To-do item: Pick out each line of the listing below that contains the word "Comparing", and copy those lines. Case counts.

The records:
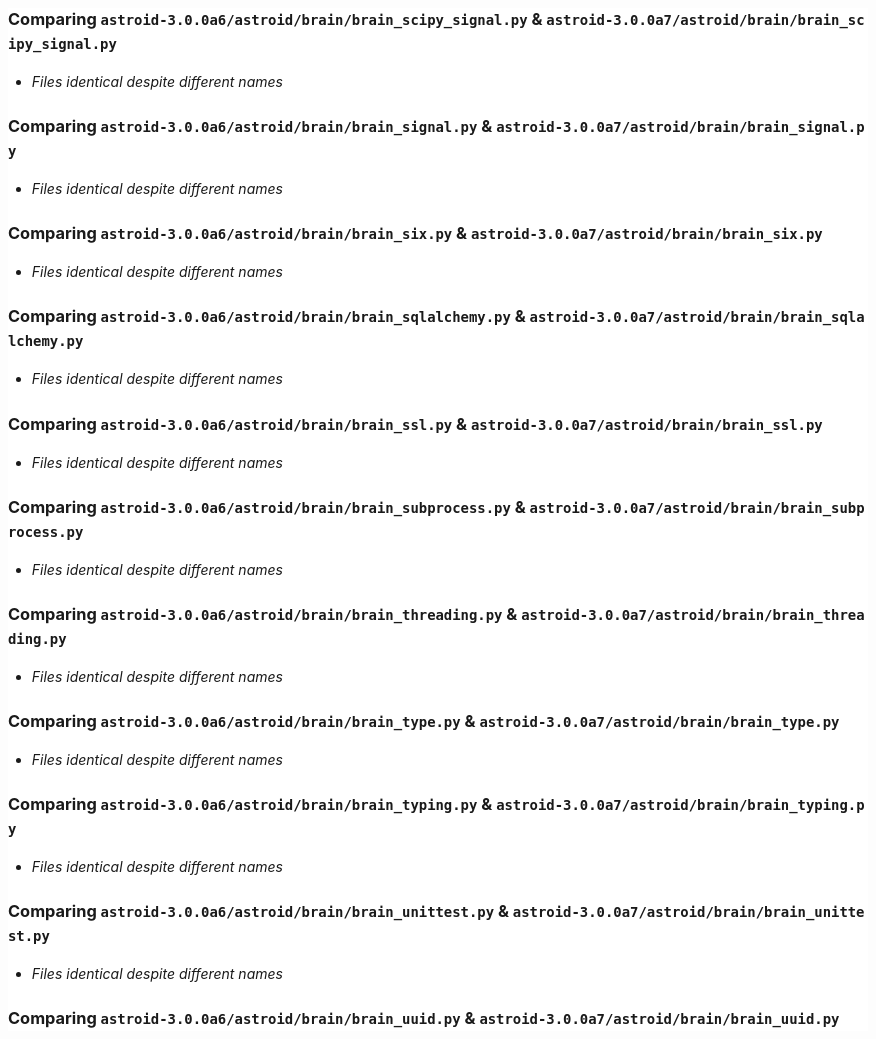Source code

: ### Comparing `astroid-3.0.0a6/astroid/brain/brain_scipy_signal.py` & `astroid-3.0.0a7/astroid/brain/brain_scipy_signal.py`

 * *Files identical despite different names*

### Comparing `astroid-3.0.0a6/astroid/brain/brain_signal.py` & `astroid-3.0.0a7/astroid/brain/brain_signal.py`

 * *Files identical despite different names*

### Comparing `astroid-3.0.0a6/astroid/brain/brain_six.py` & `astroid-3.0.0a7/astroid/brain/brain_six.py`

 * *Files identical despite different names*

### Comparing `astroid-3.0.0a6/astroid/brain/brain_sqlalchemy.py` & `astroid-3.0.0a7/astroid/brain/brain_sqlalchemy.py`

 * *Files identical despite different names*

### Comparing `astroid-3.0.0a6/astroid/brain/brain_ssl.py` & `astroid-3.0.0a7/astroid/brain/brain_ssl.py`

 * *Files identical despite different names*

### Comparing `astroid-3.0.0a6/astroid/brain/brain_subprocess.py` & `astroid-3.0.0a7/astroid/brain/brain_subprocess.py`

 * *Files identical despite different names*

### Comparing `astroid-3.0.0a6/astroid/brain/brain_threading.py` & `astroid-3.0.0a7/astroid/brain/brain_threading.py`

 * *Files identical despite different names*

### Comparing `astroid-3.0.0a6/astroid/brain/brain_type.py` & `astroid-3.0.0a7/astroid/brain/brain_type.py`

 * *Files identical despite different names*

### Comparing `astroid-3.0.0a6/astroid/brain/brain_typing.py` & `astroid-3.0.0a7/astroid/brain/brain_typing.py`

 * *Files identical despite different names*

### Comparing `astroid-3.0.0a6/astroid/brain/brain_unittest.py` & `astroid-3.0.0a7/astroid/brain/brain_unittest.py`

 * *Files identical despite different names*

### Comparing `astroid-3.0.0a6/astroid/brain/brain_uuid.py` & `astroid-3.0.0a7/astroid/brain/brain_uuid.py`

Result of the task:
: ### Comparing `astroid-3.0.0a6/astroid/brain/brain_scipy_signal.py` & `astroid-3.0.0a7/astroid/brain/brain_scipy_signal.py`
### Comparing `astroid-3.0.0a6/astroid/brain/brain_signal.py` & `astroid-3.0.0a7/astroid/brain/brain_signal.py`
### Comparing `astroid-3.0.0a6/astroid/brain/brain_six.py` & `astroid-3.0.0a7/astroid/brain/brain_six.py`
### Comparing `astroid-3.0.0a6/astroid/brain/brain_sqlalchemy.py` & `astroid-3.0.0a7/astroid/brain/brain_sqlalchemy.py`
### Comparing `astroid-3.0.0a6/astroid/brain/brain_ssl.py` & `astroid-3.0.0a7/astroid/brain/brain_ssl.py`
### Comparing `astroid-3.0.0a6/astroid/brain/brain_subprocess.py` & `astroid-3.0.0a7/astroid/brain/brain_subprocess.py`
### Comparing `astroid-3.0.0a6/astroid/brain/brain_threading.py` & `astroid-3.0.0a7/astroid/brain/brain_threading.py`
### Comparing `astroid-3.0.0a6/astroid/brain/brain_type.py` & `astroid-3.0.0a7/astroid/brain/brain_type.py`
### Comparing `astroid-3.0.0a6/astroid/brain/brain_typing.py` & `astroid-3.0.0a7/astroid/brain/brain_typing.py`
### Comparing `astroid-3.0.0a6/astroid/brain/brain_unittest.py` & `astroid-3.0.0a7/astroid/brain/brain_unittest.py`
### Comparing `astroid-3.0.0a6/astroid/brain/brain_uuid.py` & `astroid-3.0.0a7/astroid/brain/brain_uuid.py`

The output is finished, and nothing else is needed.